VWD is the most common inherited bleeding disorder, and since the cloning of the VWF gene in 1985, major strides have been made in our knowledge of disease pathogenesis. Nevertheless, the diagnosis of VWD, particularly of the most prevalent form, type 1 VWD, remains problematic. Thus, a review of the optimal approach to diagnose this condition using a range of assays to evaluate the various functional roles of von Willebrand factor (VWF), is timely. As quantitative pathologies of VWF represent important causes of inherited bleeding, advances in our knowledge of the life cycle of this protein are valuable. With this in mind, new information has been derived from a series of cell- and animal-based studies to determine mechanisms regulating VWF biosynthesis, secretion, and clearance. The details of these findings are now summarized in the second review relating to advances in our understanding of VWD.

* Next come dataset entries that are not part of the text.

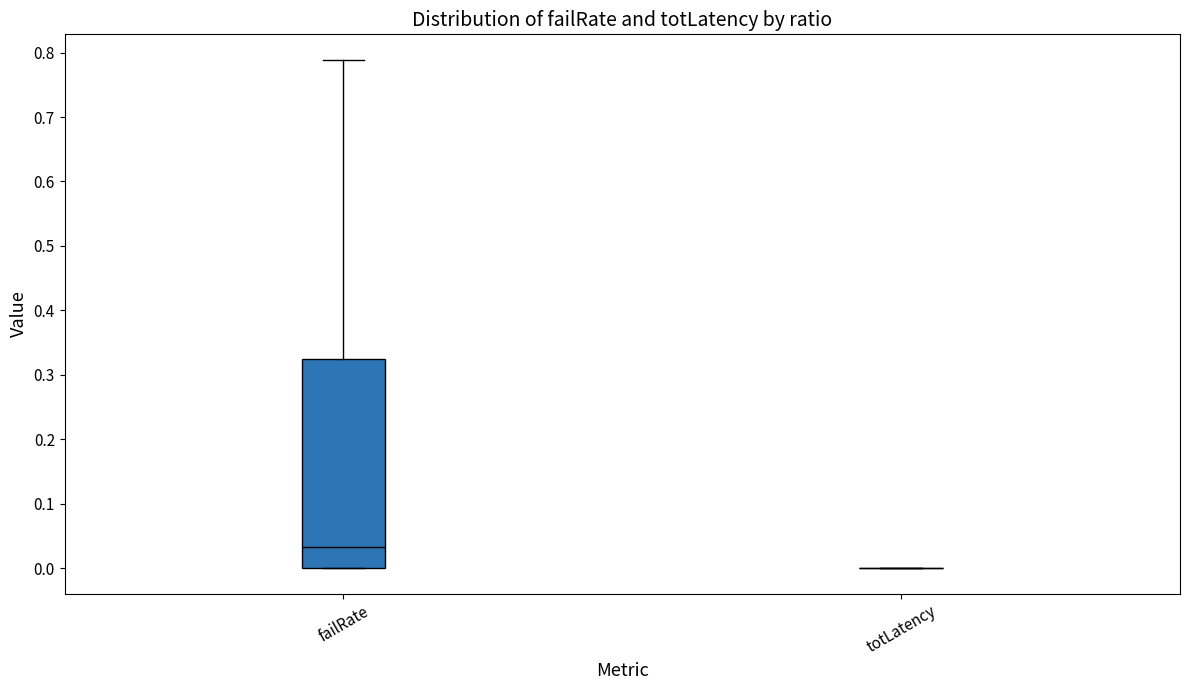

Where is the lower edge of the box for failRate on the y-axis? The values are not printed on the chart, so give them approximately, as read against the axis.

0.00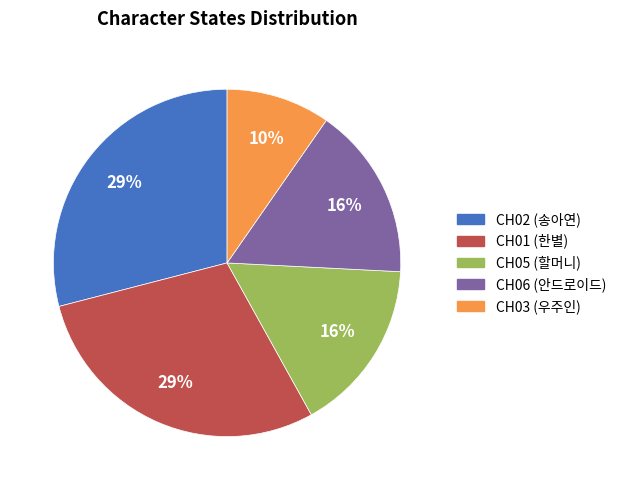

To the nearest percent, what percentage of the pie is CH05 (할머니)?

16%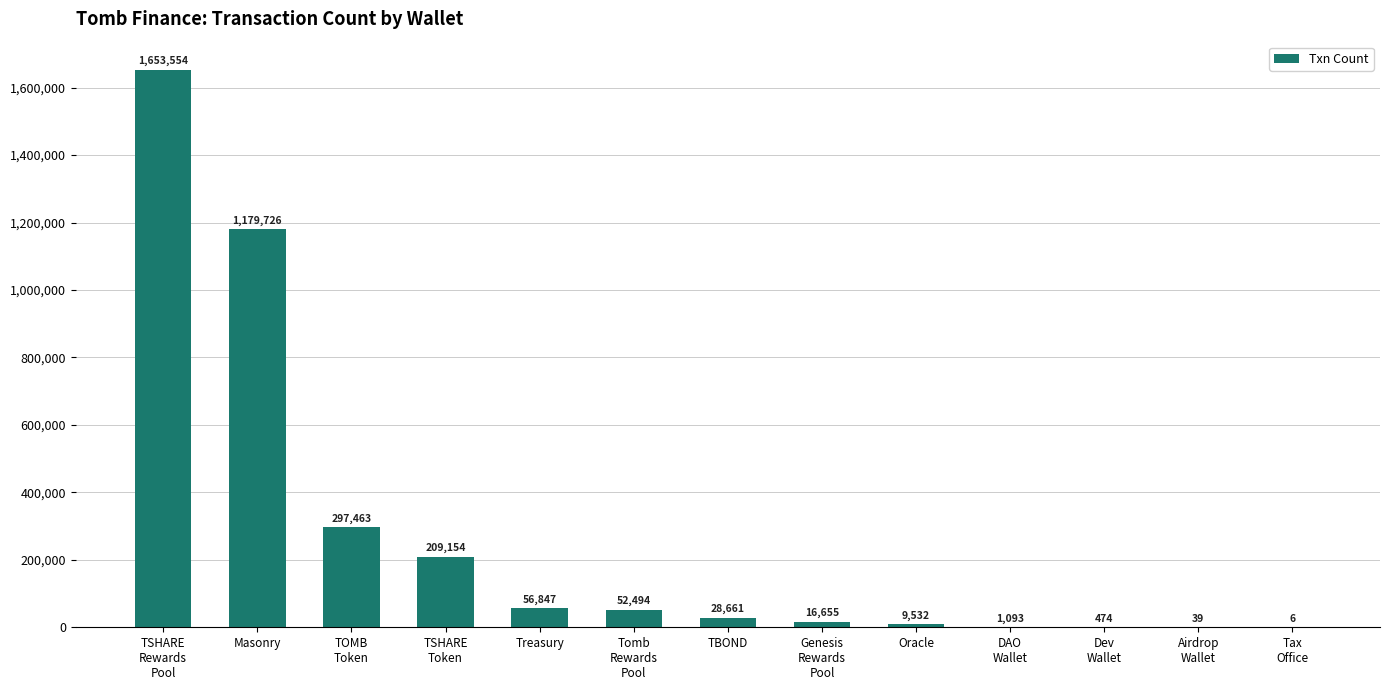

How many series are shown in this chart?

1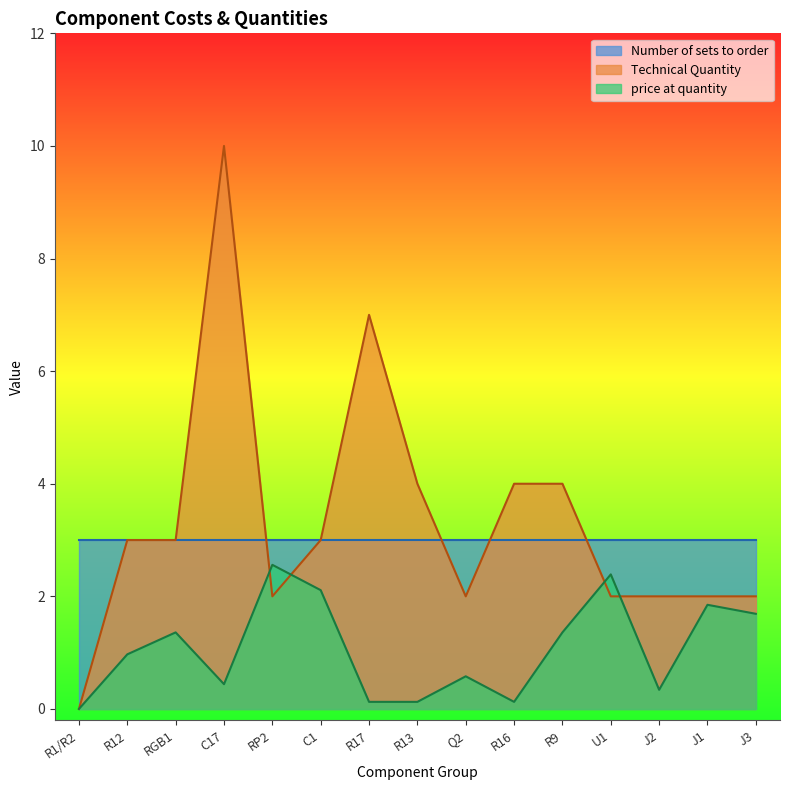

The value of price at quantity at R17 is 0.2. True or false?

False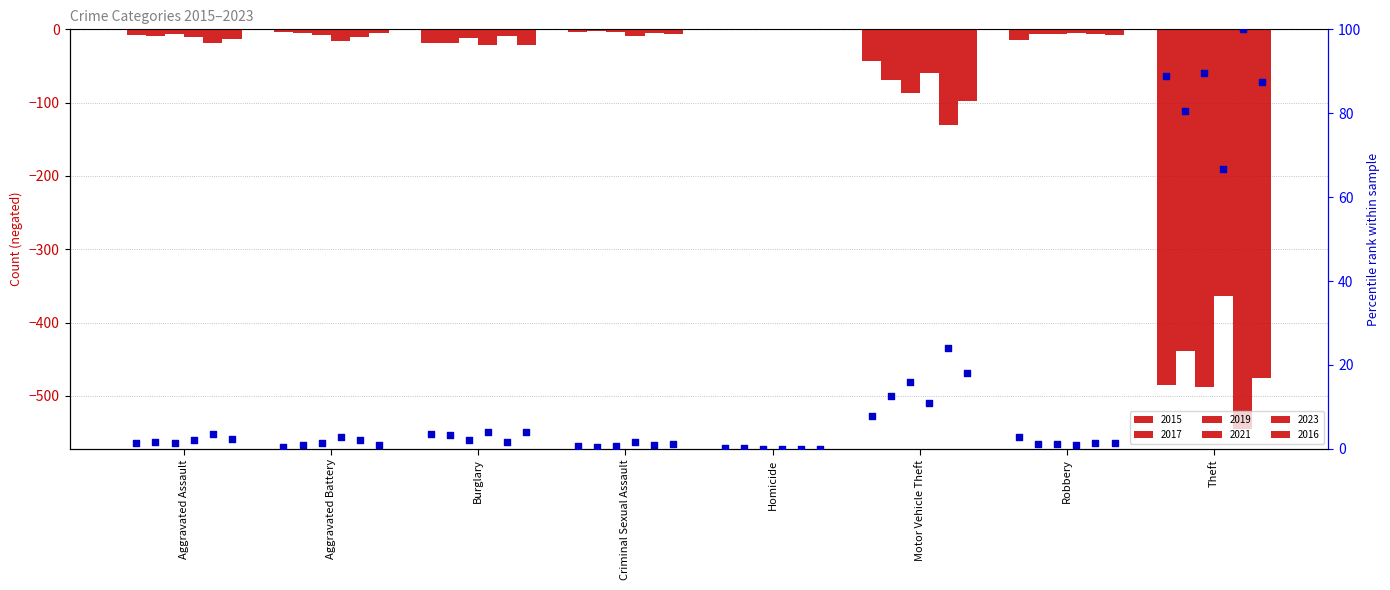

Which has a higher value, Burglary or Aggravated Assault?

Burglary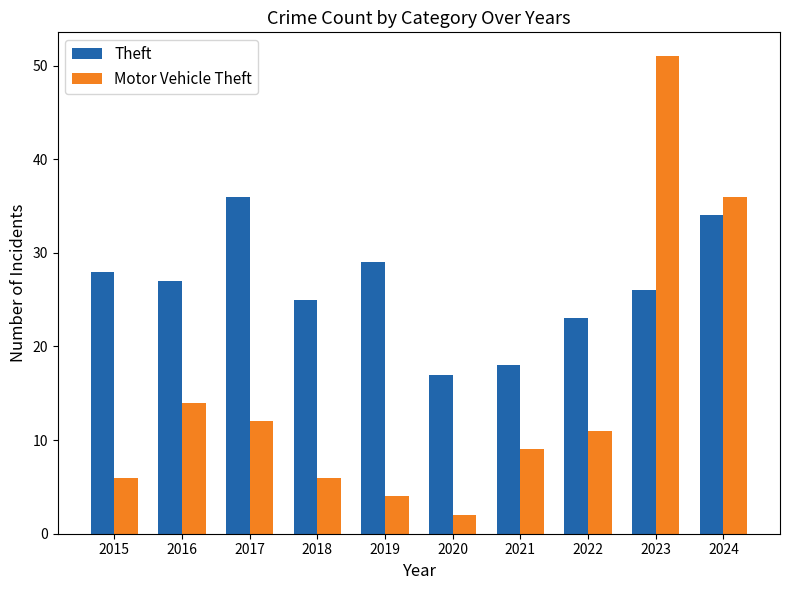

What is the value of the Motor Vehicle Theft bar at the 8th from the left?

11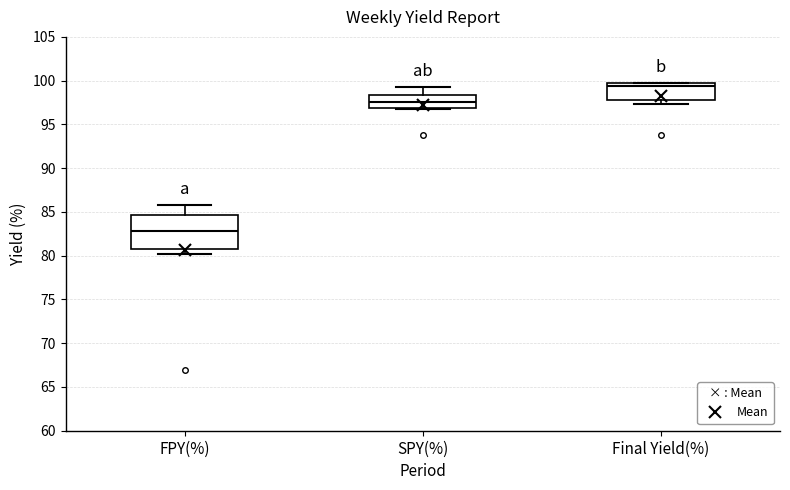

Which box is the tallest, from its lower edge to its upper edge?

FPY(%)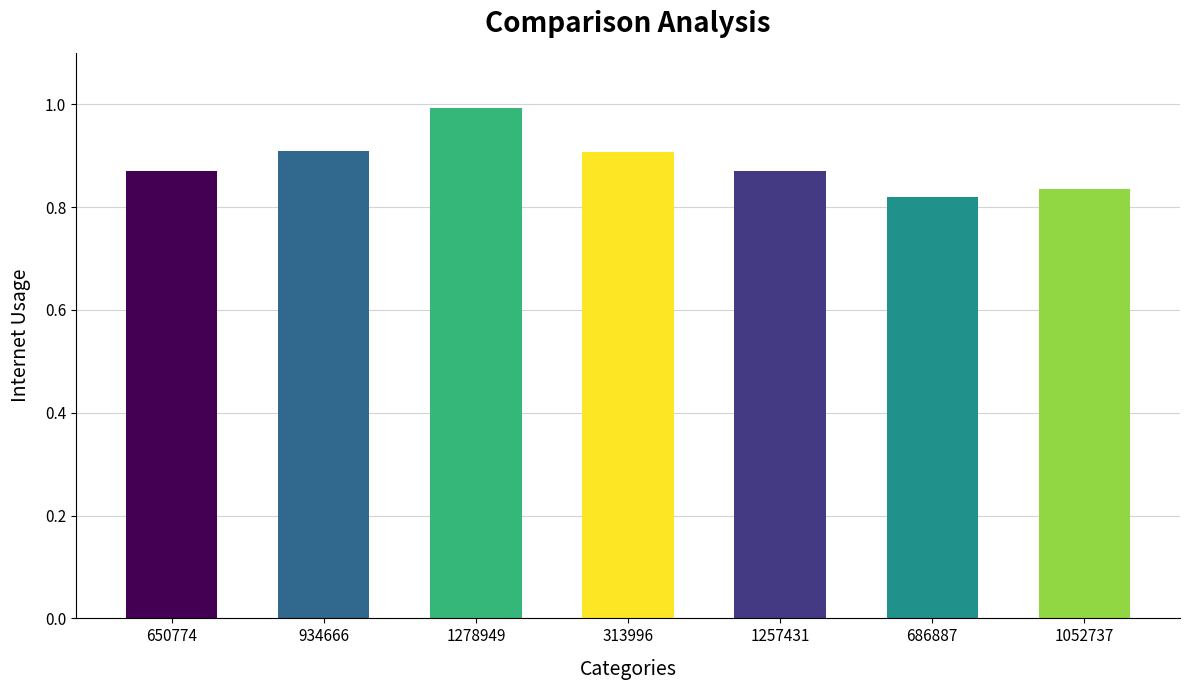

What is the difference between the second highest and second lowest values?

0.1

The final review in this series concerns the diagnosis and treatment of the so-called rare bleeding disorders (neither hemophilia nor VWD). In reality, apart from type 1 VWD, all of the inherited hemorrhagic conditions are rare, and some of the “rare inherited bleeding disorders” are exceedingly uncommon. For this reason, knowledge concerning the clinical presentation, optimal diagnostic approaches, and therapeutic strategies for these traits has been difficult to obtain. Nevertheless, in recent years, principally through the establishment of large rare bleeding disease registries, there has been a significant increase in information that can be used to develop a more evidence-based approach to the management of these disorders. The current review summarizes the knowledge derived from these global resources.
This collection of reviews relating to inherited bleeding disorders presents a timely summary of information ranging from pathogenetic mechanisms to the diagnosis and application of innovative treatments for these conditions. This area of benign hematology has experienced significant advances in clinical management over the last 2 decades, based on innovative basic and translational investigation that promises to further enhance clinical opportunities in the near future. The reviews included in this issue summarize and highlight these advances. I trust you will find the series interesting and informative.